To do: Rewrite the lines below as a numbered list, omitting any blank lines and leaving the pictures out of your answer.

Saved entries
·····
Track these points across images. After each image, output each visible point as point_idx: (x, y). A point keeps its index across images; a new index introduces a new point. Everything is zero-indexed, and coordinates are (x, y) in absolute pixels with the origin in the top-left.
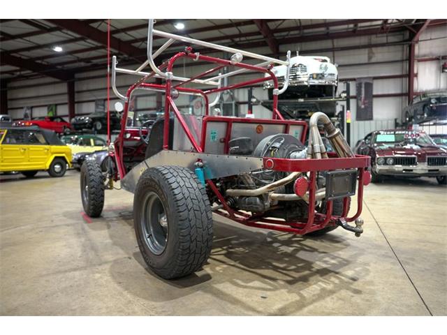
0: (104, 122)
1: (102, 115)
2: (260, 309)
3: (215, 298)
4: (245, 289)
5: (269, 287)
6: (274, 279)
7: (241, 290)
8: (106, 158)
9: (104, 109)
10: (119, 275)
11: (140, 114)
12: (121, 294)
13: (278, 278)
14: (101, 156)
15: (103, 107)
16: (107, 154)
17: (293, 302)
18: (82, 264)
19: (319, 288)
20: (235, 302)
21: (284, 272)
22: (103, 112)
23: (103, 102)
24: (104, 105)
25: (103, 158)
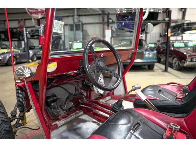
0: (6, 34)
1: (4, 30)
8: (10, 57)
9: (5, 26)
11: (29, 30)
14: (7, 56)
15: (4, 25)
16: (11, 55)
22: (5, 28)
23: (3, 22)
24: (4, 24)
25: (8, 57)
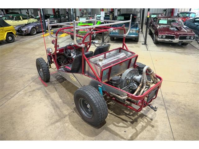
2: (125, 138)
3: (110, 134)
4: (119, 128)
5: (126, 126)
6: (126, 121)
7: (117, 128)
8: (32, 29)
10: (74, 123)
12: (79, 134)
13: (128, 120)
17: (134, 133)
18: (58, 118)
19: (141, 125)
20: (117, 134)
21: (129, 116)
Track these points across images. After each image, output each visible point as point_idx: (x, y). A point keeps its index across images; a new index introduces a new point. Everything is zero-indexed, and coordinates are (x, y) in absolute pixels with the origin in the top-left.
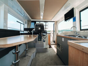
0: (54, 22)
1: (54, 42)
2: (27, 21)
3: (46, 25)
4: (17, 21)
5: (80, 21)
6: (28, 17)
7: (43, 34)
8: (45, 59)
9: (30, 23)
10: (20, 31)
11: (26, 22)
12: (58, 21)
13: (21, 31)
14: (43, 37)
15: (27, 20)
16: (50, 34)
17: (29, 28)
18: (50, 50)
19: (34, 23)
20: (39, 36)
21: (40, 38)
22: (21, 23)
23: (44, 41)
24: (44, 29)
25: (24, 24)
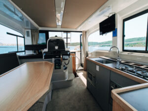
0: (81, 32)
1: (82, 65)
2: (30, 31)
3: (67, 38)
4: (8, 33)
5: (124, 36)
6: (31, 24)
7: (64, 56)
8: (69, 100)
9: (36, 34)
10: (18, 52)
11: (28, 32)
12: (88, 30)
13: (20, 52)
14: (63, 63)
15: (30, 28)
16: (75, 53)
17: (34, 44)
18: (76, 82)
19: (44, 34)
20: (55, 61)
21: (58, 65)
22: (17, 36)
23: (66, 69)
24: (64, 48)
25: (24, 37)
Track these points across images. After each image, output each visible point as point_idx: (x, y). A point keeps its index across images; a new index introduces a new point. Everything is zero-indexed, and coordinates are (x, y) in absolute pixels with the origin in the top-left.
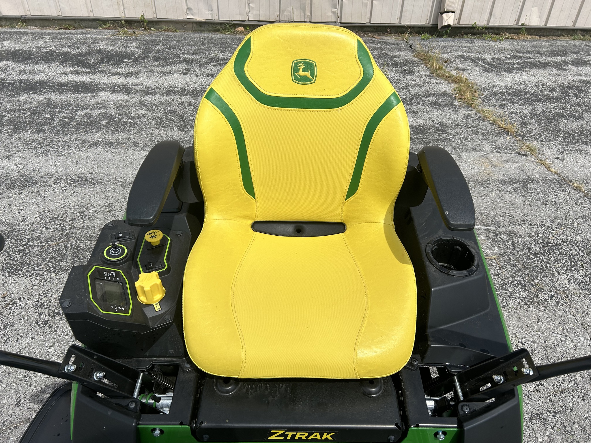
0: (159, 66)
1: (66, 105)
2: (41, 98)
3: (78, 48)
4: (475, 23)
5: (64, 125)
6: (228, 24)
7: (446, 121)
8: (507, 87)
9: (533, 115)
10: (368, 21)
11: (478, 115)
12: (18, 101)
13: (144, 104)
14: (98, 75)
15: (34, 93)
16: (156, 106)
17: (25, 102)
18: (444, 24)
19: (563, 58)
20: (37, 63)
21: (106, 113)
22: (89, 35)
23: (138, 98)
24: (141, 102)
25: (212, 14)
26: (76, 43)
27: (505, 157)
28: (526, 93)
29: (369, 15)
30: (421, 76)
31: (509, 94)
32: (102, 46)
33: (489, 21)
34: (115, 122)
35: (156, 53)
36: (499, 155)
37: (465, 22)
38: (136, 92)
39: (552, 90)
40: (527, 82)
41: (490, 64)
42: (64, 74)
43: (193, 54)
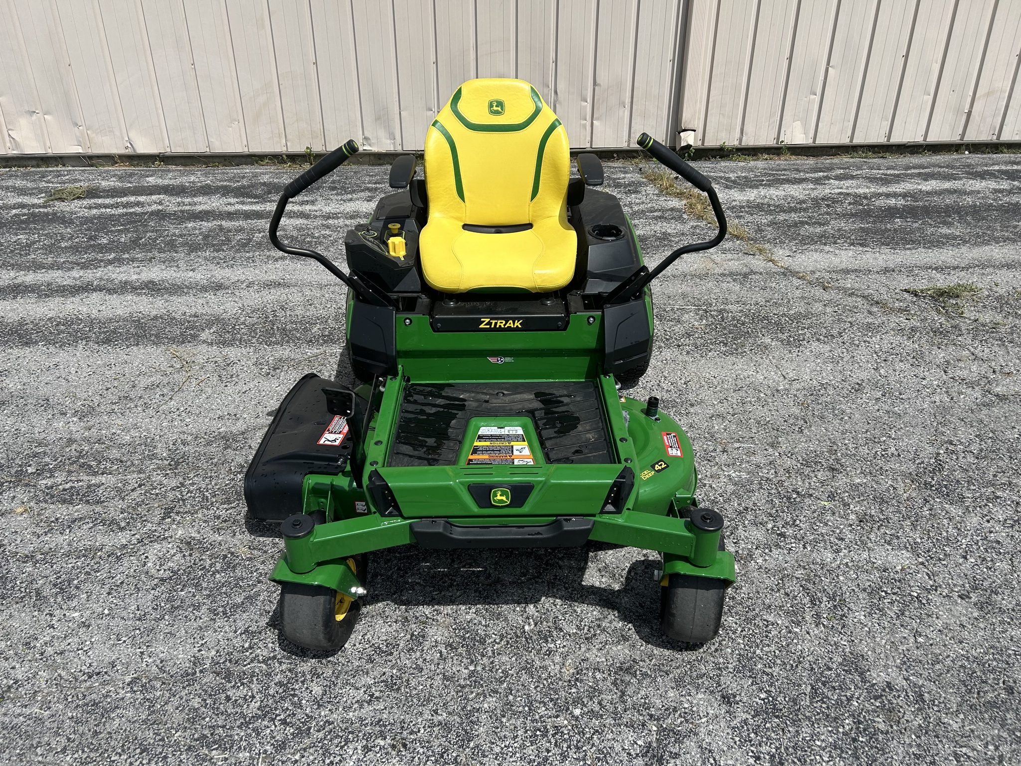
·····
Response for this exercise:
1. Track these points across images. After each image, output each visible point as point_idx: (x, y). A point keeps its index across images; a new index introduces a new point. Everything is zero-indexed, and coordinates are (x, y) in absolute pixels with the origin in the top-left.
2. 0: (104, 122)
3. 1: (102, 115)
4. 2: (260, 309)
5. 3: (215, 298)
6. 4: (245, 289)
7. 5: (269, 287)
8. 6: (274, 279)
9. 7: (241, 290)
10. 8: (106, 158)
11. 9: (104, 109)
12. 10: (119, 275)
13. 11: (140, 114)
14. 12: (121, 294)
15. 13: (278, 278)
16. 14: (101, 156)
17. 15: (103, 107)
18. 16: (107, 154)
19. 17: (293, 302)
20. 18: (82, 264)
21. 19: (319, 288)
22. 20: (235, 302)
23. 21: (284, 272)
24. 22: (103, 112)
25. 23: (103, 102)
26. 24: (104, 105)
27. 25: (103, 158)
28. 0: (6, 34)
29. 1: (4, 30)
30. 8: (10, 57)
31. 9: (5, 26)
32. 11: (29, 30)
33. 14: (7, 56)
34. 15: (4, 25)
35. 16: (11, 55)
36. 22: (5, 28)
37. 23: (3, 22)
38. 24: (4, 24)
39. 25: (8, 57)
40. 2: (125, 138)
41. 3: (110, 134)
42. 4: (119, 128)
43. 5: (126, 126)
44. 6: (126, 121)
45. 7: (117, 128)
46. 8: (32, 29)
47. 10: (74, 123)
48. 12: (79, 134)
49. 13: (128, 120)
50. 17: (134, 133)
51. 18: (58, 118)
52. 19: (141, 125)
53. 20: (117, 134)
54. 21: (129, 116)
55. Track these points across images. After each image, output each visible point as point_idx: (x, y). A point keeps its index across images; a new index introduces a new point. Everything is zero-indexed, and coordinates are (x, y) in absolute pixels with the origin in the top-left.
56. 0: (54, 22)
57. 1: (54, 42)
58. 2: (27, 21)
59. 3: (46, 25)
60. 4: (17, 21)
61. 5: (80, 21)
62. 6: (28, 17)
63. 7: (43, 34)
64. 8: (45, 59)
65. 9: (30, 23)
66. 10: (20, 31)
67. 11: (26, 22)
68. 12: (58, 21)
69. 13: (21, 31)
70. 14: (43, 37)
71. 15: (27, 20)
72. 16: (50, 34)
73. 17: (29, 28)
74. 18: (50, 50)
75. 19: (34, 23)
76. 20: (39, 36)
77. 21: (40, 38)
78. 22: (21, 23)
79. 23: (44, 41)
80. 24: (44, 29)
81. 25: (24, 24)
82. 0: (81, 32)
83. 1: (82, 65)
84. 2: (30, 31)
85. 3: (67, 38)
86. 4: (8, 33)
87. 5: (124, 36)
88. 6: (31, 24)
89. 7: (64, 56)
90. 8: (69, 100)
91. 9: (36, 34)
92. 10: (18, 52)
93. 11: (28, 32)
94. 12: (88, 30)
95. 13: (20, 52)
96. 14: (63, 63)
97. 15: (30, 28)
98. 16: (75, 53)
99. 17: (34, 44)
100. 18: (76, 82)
101. 19: (44, 34)
102. 20: (55, 61)
103. 21: (58, 65)
104. 22: (17, 36)
105. 23: (66, 69)
106. 24: (64, 48)
107. 25: (24, 37)
108. Track these points across images. After each image, output each visible point as point_idx: (x, y). A point keeps its index across images; a new index introduces a new point. Everything is zero-indexed, and coordinates are (x, y) in absolute pixels with the origin in the top-left.
109. 0: (159, 66)
110. 1: (66, 105)
111. 2: (41, 98)
112. 3: (78, 48)
113. 4: (475, 23)
114. 5: (64, 125)
115. 6: (228, 24)
116. 7: (446, 121)
117. 8: (507, 87)
118. 9: (533, 115)
119. 10: (368, 21)
120. 11: (478, 115)
121. 12: (18, 101)
122. 13: (144, 104)
123. 14: (98, 75)
124. 15: (34, 93)
125. 16: (156, 106)
126. 17: (25, 102)
127. 18: (444, 24)
128. 19: (563, 58)
129. 20: (37, 63)
130. 21: (106, 113)
131. 22: (89, 35)
132. 23: (138, 98)
133. 24: (141, 102)
134. 25: (212, 14)
135. 26: (76, 43)
136. 27: (505, 157)
137. 28: (526, 93)
138. 29: (369, 15)
139. 30: (421, 76)
140. 31: (509, 94)
141. 32: (102, 46)
142. 33: (489, 21)
143. 34: (115, 122)
144. 35: (156, 53)
145. 36: (499, 155)
146. 37: (465, 22)
147. 38: (136, 92)
148. 39: (552, 90)
149. 40: (527, 82)
150. 41: (490, 64)
151. 42: (64, 74)
152. 43: (193, 54)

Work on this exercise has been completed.